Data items
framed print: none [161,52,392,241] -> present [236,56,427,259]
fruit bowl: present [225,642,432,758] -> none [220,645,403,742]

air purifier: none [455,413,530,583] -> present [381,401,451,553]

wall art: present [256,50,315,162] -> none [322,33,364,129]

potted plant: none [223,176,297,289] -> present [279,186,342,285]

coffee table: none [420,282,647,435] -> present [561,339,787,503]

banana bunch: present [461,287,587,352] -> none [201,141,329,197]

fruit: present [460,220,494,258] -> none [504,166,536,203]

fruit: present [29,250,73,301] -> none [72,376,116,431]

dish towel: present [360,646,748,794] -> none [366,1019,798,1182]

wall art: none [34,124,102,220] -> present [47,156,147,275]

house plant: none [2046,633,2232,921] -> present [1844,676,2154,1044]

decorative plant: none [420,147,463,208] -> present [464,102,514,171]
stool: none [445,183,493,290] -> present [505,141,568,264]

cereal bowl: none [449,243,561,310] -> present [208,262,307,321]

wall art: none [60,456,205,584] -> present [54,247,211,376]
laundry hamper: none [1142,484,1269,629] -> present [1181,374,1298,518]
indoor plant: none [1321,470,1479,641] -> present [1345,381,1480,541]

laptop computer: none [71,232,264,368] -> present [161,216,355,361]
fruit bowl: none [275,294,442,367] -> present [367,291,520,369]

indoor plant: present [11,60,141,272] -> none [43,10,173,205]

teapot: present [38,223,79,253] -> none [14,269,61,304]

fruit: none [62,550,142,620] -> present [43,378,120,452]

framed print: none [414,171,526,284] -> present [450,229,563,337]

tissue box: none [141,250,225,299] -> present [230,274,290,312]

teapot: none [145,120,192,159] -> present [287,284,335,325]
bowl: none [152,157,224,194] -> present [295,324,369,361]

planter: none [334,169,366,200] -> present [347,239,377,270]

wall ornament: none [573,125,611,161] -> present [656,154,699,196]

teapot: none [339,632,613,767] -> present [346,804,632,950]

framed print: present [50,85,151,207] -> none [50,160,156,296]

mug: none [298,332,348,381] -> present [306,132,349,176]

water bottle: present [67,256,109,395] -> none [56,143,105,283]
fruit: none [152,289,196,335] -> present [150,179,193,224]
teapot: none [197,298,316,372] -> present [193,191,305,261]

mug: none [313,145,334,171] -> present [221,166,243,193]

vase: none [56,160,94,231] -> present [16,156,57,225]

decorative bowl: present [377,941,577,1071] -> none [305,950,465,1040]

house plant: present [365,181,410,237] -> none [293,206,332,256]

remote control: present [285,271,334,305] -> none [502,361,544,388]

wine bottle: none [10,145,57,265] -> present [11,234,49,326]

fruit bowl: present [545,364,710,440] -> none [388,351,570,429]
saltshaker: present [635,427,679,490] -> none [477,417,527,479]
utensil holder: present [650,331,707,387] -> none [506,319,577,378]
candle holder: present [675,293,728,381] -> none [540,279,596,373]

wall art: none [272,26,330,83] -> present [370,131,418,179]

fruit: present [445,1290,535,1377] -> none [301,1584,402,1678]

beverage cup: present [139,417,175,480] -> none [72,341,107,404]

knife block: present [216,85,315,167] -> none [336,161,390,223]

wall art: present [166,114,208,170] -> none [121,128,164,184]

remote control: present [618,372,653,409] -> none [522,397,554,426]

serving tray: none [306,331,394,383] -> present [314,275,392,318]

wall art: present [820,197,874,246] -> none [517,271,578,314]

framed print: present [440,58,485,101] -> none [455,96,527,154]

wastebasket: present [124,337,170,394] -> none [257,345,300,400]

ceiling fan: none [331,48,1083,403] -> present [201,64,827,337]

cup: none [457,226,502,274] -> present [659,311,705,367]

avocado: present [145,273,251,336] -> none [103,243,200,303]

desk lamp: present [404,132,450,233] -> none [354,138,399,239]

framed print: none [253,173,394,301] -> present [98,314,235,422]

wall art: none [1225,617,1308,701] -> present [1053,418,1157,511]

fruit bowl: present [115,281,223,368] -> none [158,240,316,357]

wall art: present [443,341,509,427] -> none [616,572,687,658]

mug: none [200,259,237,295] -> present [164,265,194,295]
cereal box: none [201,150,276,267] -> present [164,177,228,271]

* TO DO *
The lines above that hold the word "wall" are the ones to copy.

* RESULT OF THE EXERCISE *
wall art: present [256,50,315,162] -> none [322,33,364,129]
wall art: none [34,124,102,220] -> present [47,156,147,275]
wall art: none [60,456,205,584] -> present [54,247,211,376]
wall ornament: none [573,125,611,161] -> present [656,154,699,196]
wall art: none [272,26,330,83] -> present [370,131,418,179]
wall art: present [166,114,208,170] -> none [121,128,164,184]
wall art: present [820,197,874,246] -> none [517,271,578,314]
wall art: none [1225,617,1308,701] -> present [1053,418,1157,511]
wall art: present [443,341,509,427] -> none [616,572,687,658]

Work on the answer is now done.